Project Echo – Telementoring for Complex Health Conditions

Project echo is a telementoring model that connects primary care clinicians with inter-disciplinary teams of specialists. This approach is intended to improve the treatment of patients with complex conditions, particularly in rural areas that are not well-served.

The ECHO model, which was developed in 2003 at the University of New Mexico, is a treatment for the hepatitis C in prisons and underserved populations. The ECHO model has since been replicated across the globe in various clinical areas including diabetes, asthma chronic pain, asthma, and rheumatology. The ECHO model is supported by the Robert Wood Johnson Foundation, the Agency for Healthcare Research and Quality, the GE Foundation, and the Leona M. and Harry B Helmsley Charitable Trust.
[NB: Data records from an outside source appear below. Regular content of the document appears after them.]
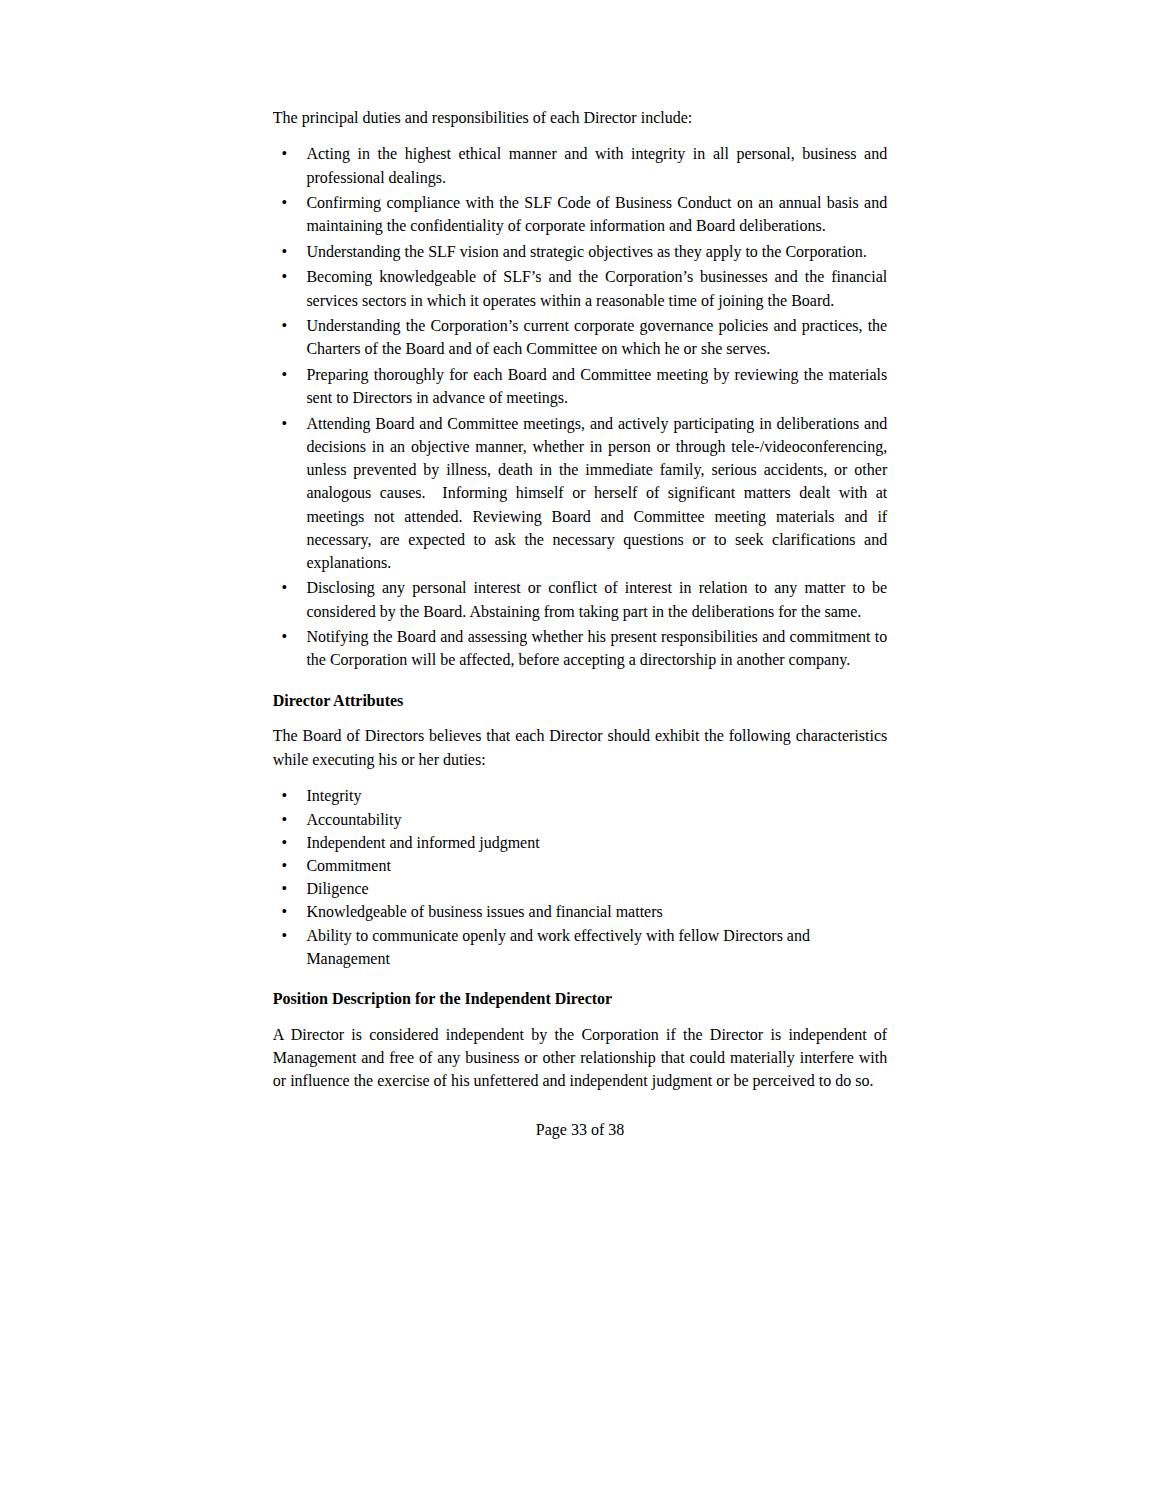The principal duties and responsibilities of each Director include:
Acting in the highest ethical manner and with integrity in all personal, business and professional dealings.
Confirming compliance with the SLF Code of Business Conduct on an annual basis and maintaining the confidentiality of corporate information and Board deliberations.
Understanding the SLF vision and strategic objectives as they apply to the Corporation.
Becoming knowledgeable of SLF’s and the Corporation’s businesses and the financial services sectors in which it operates within a reasonable time of joining the Board.
Understanding the Corporation’s current corporate governance policies and practices, the Charters of the Board and of each Committee on which he or she serves.
Preparing thoroughly for each Board and Committee meeting by reviewing the materials sent to Directors in advance of meetings.
Attending Board and Committee meetings, and actively participating in deliberations and decisions in an objective manner, whether in person or through tele-/videoconferencing, unless prevented by illness, death in the immediate family, serious accidents, or other analogous causes. Informing himself or herself of significant matters dealt with at meetings not attended. Reviewing Board and Committee meeting materials and if necessary, are expected to ask the necessary questions or to seek clarifications and explanations.
Disclosing any personal interest or conflict of interest in relation to any matter to be considered by the Board. Abstaining from taking part in the deliberations for the same.
Notifying the Board and assessing whether his present responsibilities and commitment to the Corporation will be affected, before accepting a directorship in another company.
Director Attributes
The Board of Directors believes that each Director should exhibit the following characteristics while executing his or her duties:
Integrity
Accountability
Independent and informed judgment
Commitment
Diligence
Knowledgeable of business issues and financial matters
Ability to communicate openly and work effectively with fellow Directors and Management
Position Description for the Independent Director
A Director is considered independent by the Corporation if the Director is independent of Management and free of any business or other relationship that could materially interfere with or influence the exercise of his unfettered and independent judgment or be perceived to do so.
Page 33 of 38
During ECHO sessions participants present case studies that have been identified and engage in discussion with experts in the field via videoconferencing. In this “all-teach learning, all-learn” style, instructors share information and experience to address questions, provide feedback, and offer suggestions.

The ECHO model allows remote monitoring of the patient’s outcomes remotely. Specialists from the learn this here now University of New Mexico monitor the plans of each community-based provider’s treatment to ensure that their patients receive the highest quality of care. If a patient is unable to adhere to their prescribed therapy, the specialists can recommend mid-course corrections. This can help reduce the risk of failure in treatment and increases the chance of having a positive outcome. Moreover, specialists can use the ECHO system to track their data and spot gaps in treatment. This information is transferred to local doctors to help them better serve their patients.